At funeral for Ethel Lance, family says she is ‘symbol of love’

Mourners grieve at the funeral service for Ethel Lance at Royal Missionary Baptist Church in North Charleston Thursday.

Last week, Nadine Collier stood up at the bond hearing for the man who’s accused of murdering her mother, Ethel Lance, and eight others at Emanuel AME Church on Wednesday, to say that she forgave him, that she hoped God had mercy on his soul.

On Thursday, Lance’s grandchildren continued to illustrate the family’s strength and love as five of them paid tribute to the woman they knew as “Granny” at her funeral service at Royal Missionary Baptist Church, a large sanctuary in North Charleston.

“She was a victim of hate, but she can be a symbol of love,” said Brandon Risher, the oldest of Lance’s grandchildren.

Aja Risher, a granddaughter, shared the same message, adding that she wants her grandmother to be remembered as a “catalyst for this country to change,” and not for being “one of nine victims, but that she is one of nine guardian angels ... watching over everybody.”

Najee Washington was the last grandchild to take the lectern. Her mother — Lance’s daughter Terrie Washington — died in 2013 of cancer, and Najee said she felt “pure joy” that her mother and grandmother were reunited in heaven.

“And I just want to say thank you, Granny, for keeping your promise to my mother before she died, and that was to get me through school,” she said. “Granny graduated high school. My mother graduated college. And now I have to graduate with a master’s.”
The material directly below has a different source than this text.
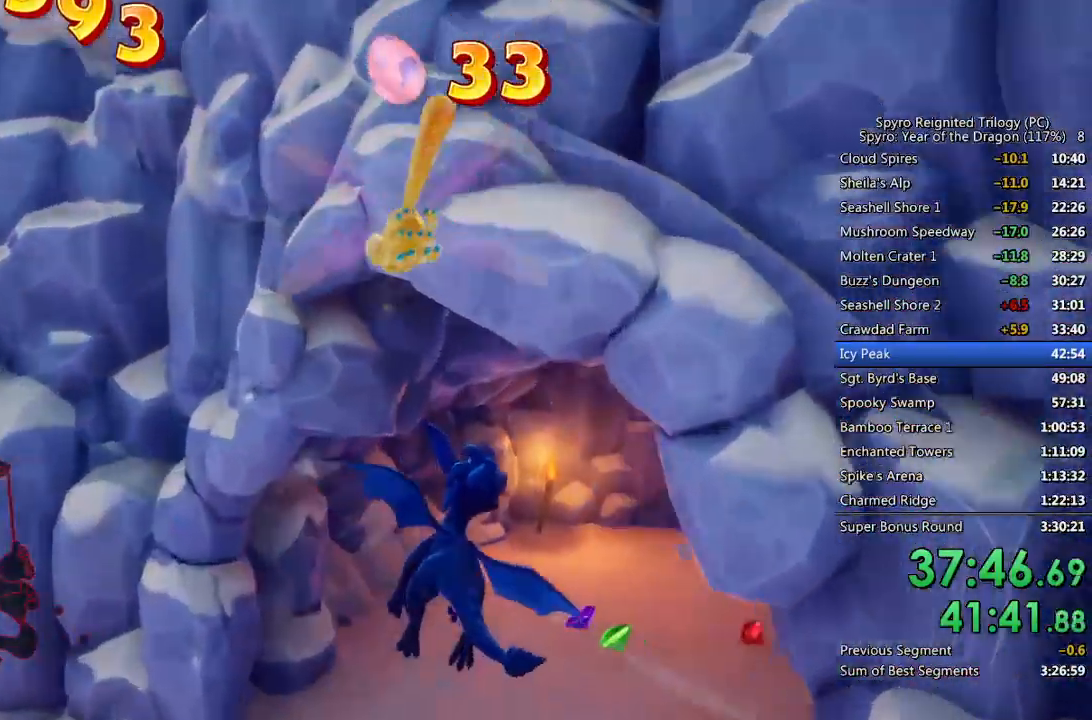
{"buttons": ["SQUARE"], "left_stick": "up", "right_stick": "center", "events": [[50, "SQUARE", "down"], [217, "left_stick", "right"], [500, "left_stick", "up"]]}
Lance, 70, was a mother of five, the matriarch of the family after her husband died in 1988. Described as a caretaker by nature, friends said she took pride in her work as a custodian at Emanuel AME Church, and at the Gaillard Municipal Auditorium, where she retired in 2002 after 34 years.

The venue played a special role in Lance’s life and in her family. It’s where she’d take her grandchildren to see gospel performances when she had a night off. It hosted her daughter Collier’s wedding reception in 2011.
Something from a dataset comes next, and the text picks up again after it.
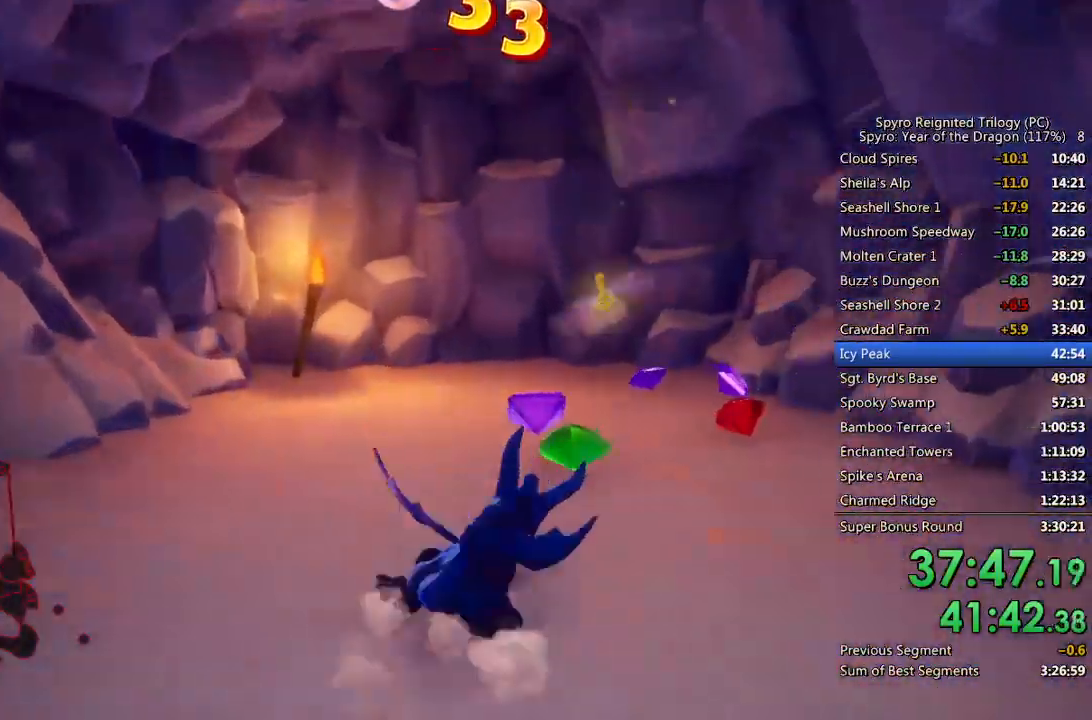
{"buttons": [], "left_stick": "down-right", "right_stick": "right", "events": [[333, "SQUARE", "up"], [367, "left_stick", "center"], [417, "right_stick", "right"], [433, "left_stick", "down-right"]]}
Last week, Collier shared memories from that night, when her mother danced and celebrated with family, friends and former coworkers. “She loved to dance and she loved to sing,” she said.

As the family filed in to the church Thursday to view Lance’s remains, the choir sang “One Day at a Time,” Lance’s favorite song that she sang all the time to herself and to her church group. Collier said it “gave her strength” in difficult times.

During the eulogy, Rev. Norvell Goff, the interim pastor of Emanuel AME, described Lance as a “faithful friend” with an “infectious smile,” who dedicated her life to her family and the church.

“She was at the church seven days of the week. I believe if God gave her eight she would have been there eight days a week. ... Mother Emanuel was deep down in her spirit, her soul.”

Goff told the gathered crowd, which included civil rights leaders the Revs. Al Sharpton and Jesse Jackson, that Lance was part of a greater purpose that was now “bringing folks together and not separating them,” he said, roaring with enthusiasm as applause thundered. “I am here to tell you that we are stronger because we are together as a community.”